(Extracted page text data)
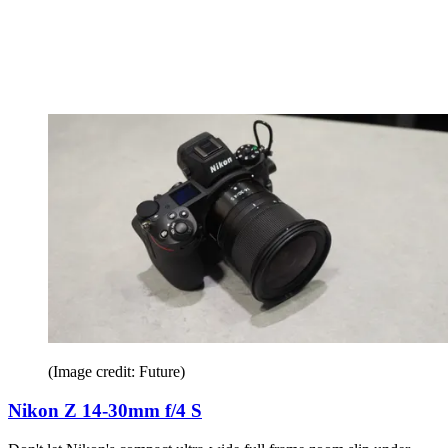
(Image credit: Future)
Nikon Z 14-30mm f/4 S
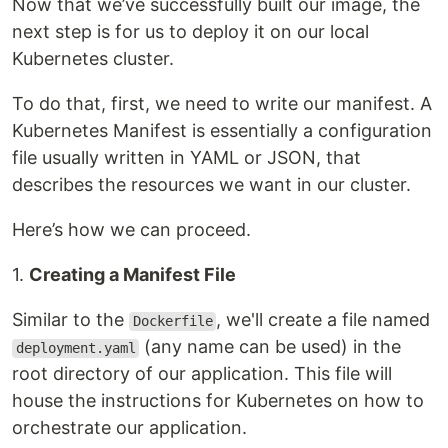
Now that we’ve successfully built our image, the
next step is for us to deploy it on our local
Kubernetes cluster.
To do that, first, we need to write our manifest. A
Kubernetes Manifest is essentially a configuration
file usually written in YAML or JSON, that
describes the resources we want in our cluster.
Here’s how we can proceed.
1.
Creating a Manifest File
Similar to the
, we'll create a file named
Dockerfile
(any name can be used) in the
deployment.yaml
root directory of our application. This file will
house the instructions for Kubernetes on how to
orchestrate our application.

What you need to do: The word "that" appears in some of the lines above. Copy those lines.

Response for this exercise:
Now that we’ve successfully built our image, the
To do that, first, we need to write our manifest. A
file usually written in YAML or JSON, that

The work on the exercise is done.